Besides, our MIX framework was designed with an assumption about “no perfect metric” in mind. Hence it is not rigidly tied to a specific metric. The framework's key strength is its flexibility. The selection criterion used to identify the "best view" is modular. As the XAI field matures and develops better and more holistic evaluation metrics, they can be easily integrated into our framework to replace the current faithfulness average. The adaptive selector in Phase 2, which acts as a quality gate, is a key example of this modular and principled design. In addition, we can combine different metrics to have a better evaluation (by covering wider aspects) like the way we did in our paper with 3 metrics. This is inspired from the way different classification evaluation metrics e.g. Acc, F1, AUC are combined in ML classification problems.
In summary, we fully agree with your point on the limitations of current metrics and segment-based approaches including MIX. We are very grateful for your feedback, which has pushed us to articulate this important aspect of our design more clearly.

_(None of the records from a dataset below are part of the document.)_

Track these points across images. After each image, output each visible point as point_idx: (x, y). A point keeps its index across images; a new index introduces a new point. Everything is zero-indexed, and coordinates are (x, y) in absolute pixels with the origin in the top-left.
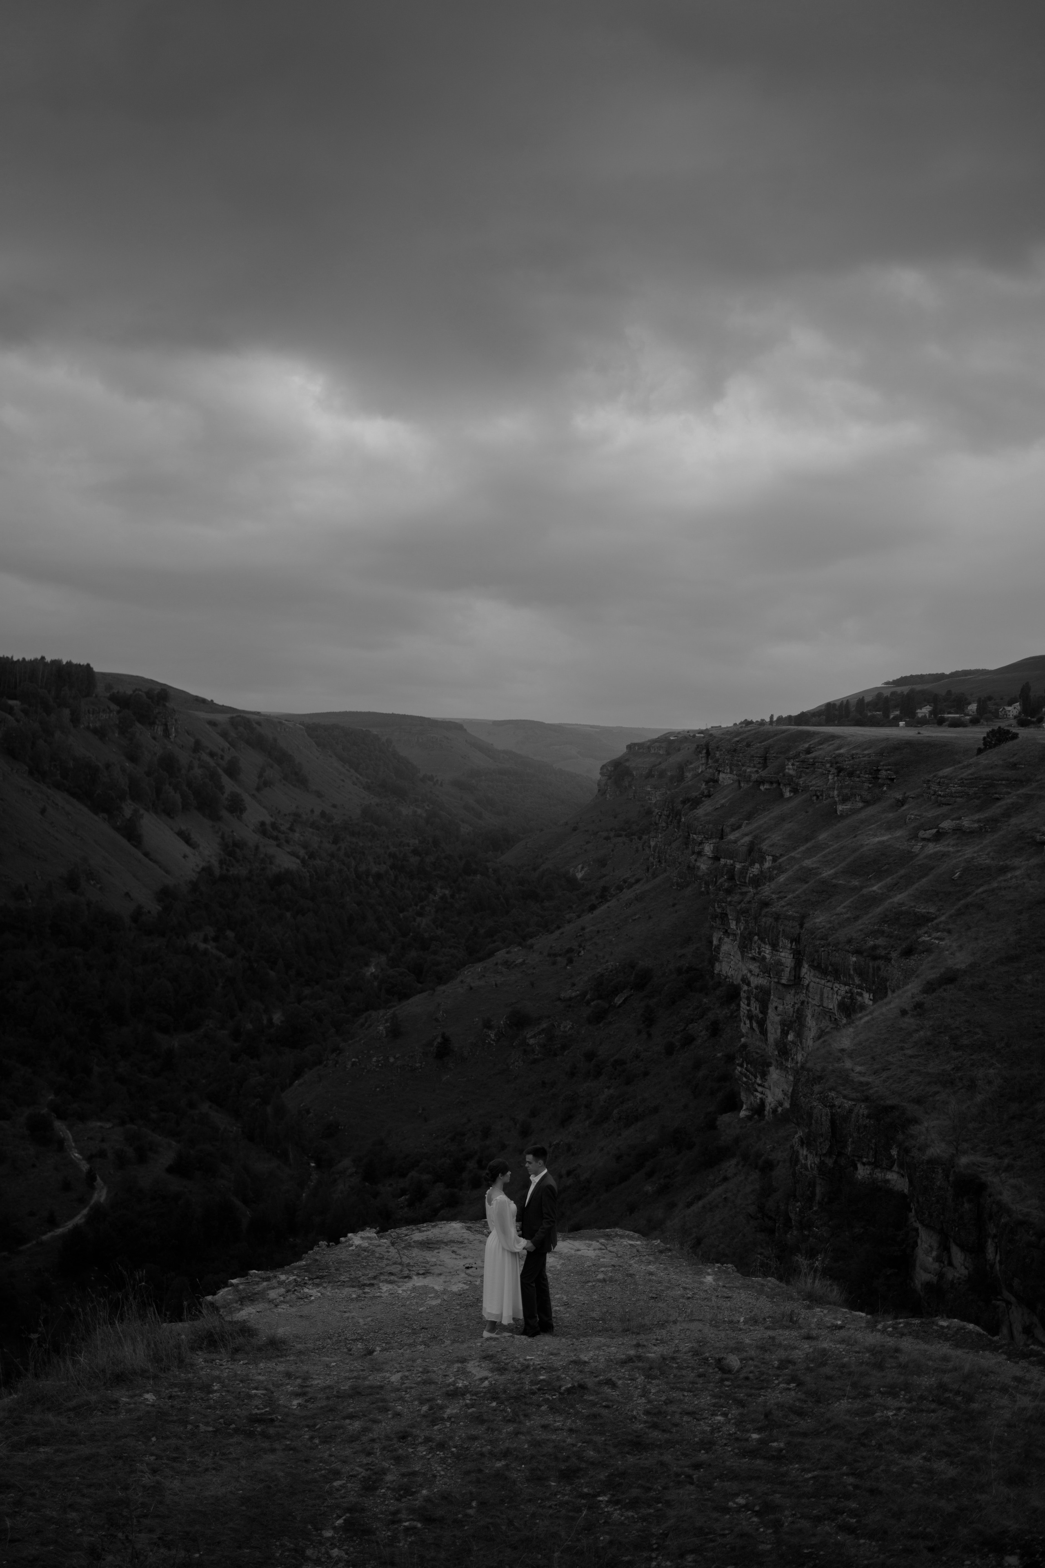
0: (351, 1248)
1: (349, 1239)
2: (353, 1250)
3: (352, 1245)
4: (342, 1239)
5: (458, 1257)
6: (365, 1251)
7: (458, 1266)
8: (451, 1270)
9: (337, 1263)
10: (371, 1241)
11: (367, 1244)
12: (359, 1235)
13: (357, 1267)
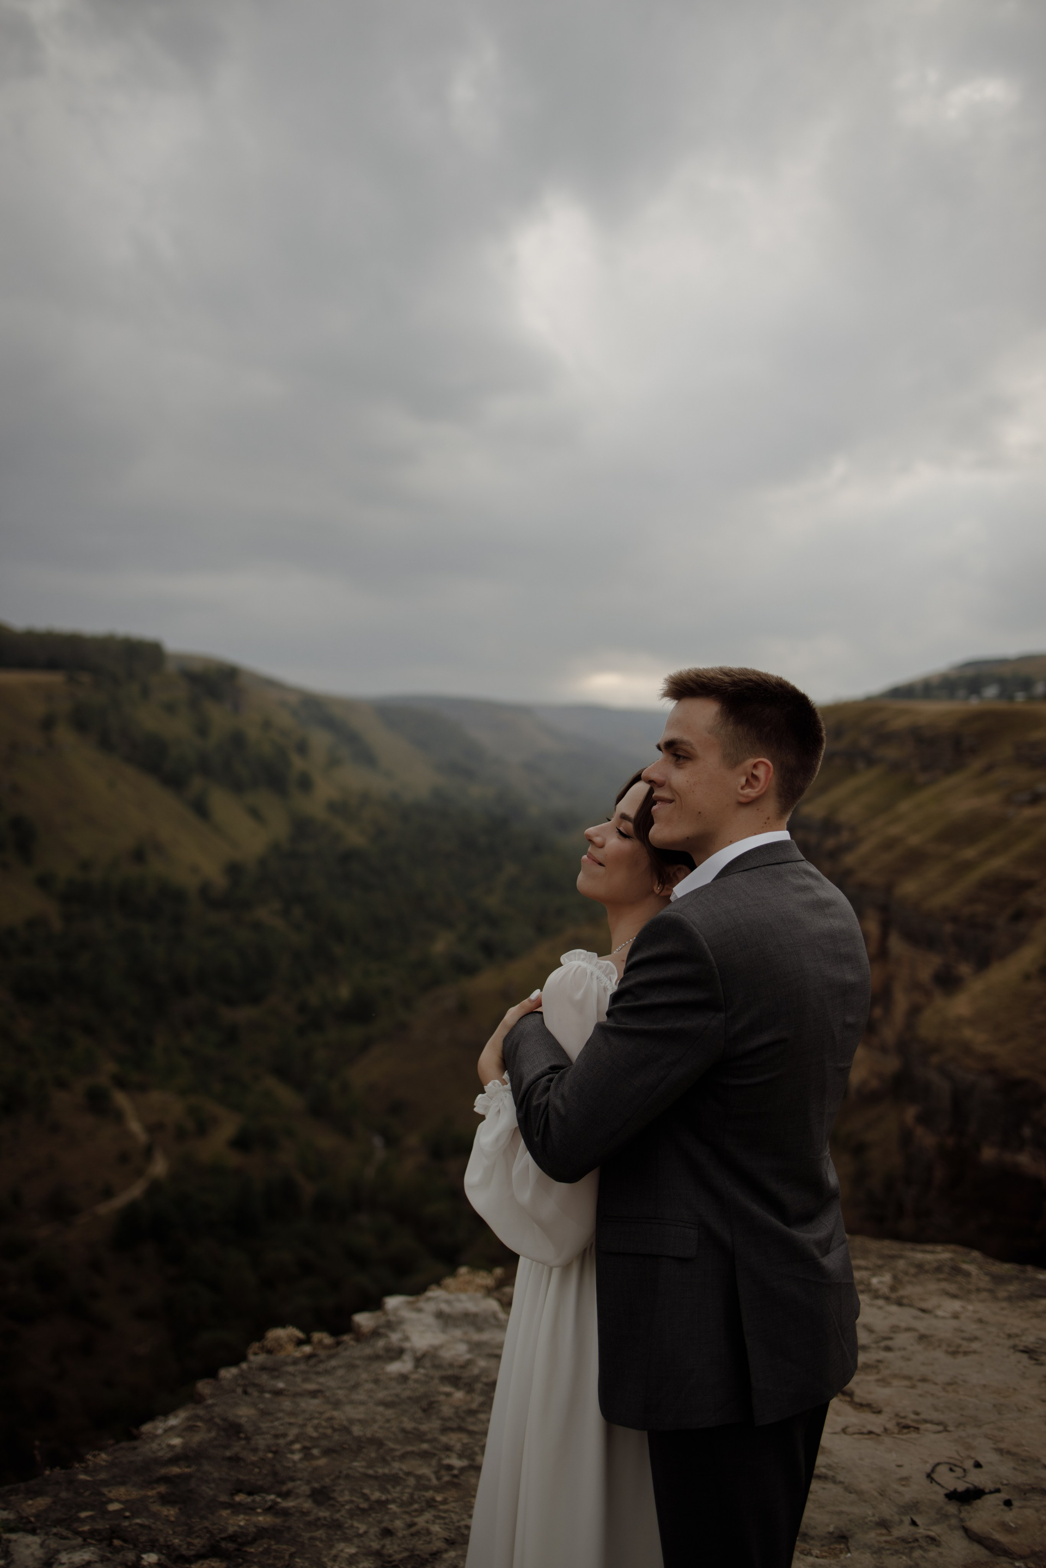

We are going to acknowledge the limitations of segment-based XAI approaches clearly in the limitation part as suggested.
Thanks again, If there is any further clarification that would be helpful for your final evaluation, we would be more than happy to provide it.
References:
[A] Post-hoc vs ante-hoc explanations: xAI design guidelines for data scientists, 2024.
Dear Reviewers,
Please take time to read the other reviews and author responses carefully, and actively participate in the Author–Reviewer Discussions—posting an initial comment early, even a brief one, helps enable a constructive exchange. Thank you!
Dear Area Chair and Reviewers,
As the author-reviewer discussion period concludes, we wanted to sincerely thank you all for your time and for a thorough and constructive review process. We would also like to extend a special thank you to our Area Chair for helping to facilitate a productive discussion.
Your collective feedback has been invaluable and has directly led to what we believe are significant improvements to our paper, including new experiments and important clarifications.
We hope that our detailed rebuttal and these new results provide a clear basis for the next stage of evaluation. We are grateful for the opportunity to improve our work based on your guidance.
Thank you again.
Sincerely,
The Authors
This paper presents MIX, a multi-view explanation framework for time series classification, combining Haar DWT-based multi-resolution views, cross-view refinement, and novel attribution mechanisms (IGV, OSIGV, KIGV). Reviewers noted that the paper is well-motivated, technically coherent, and demonstrates good empirical performance across multiple datasets and architectures. While some concerns remain regarding framework complexity, limited quantitative evaluation, and sensitivity to hyperparameters, these do not entirely diminish the potential of the approach. Overall, the work provides an interesting direction for improving time series interpretability.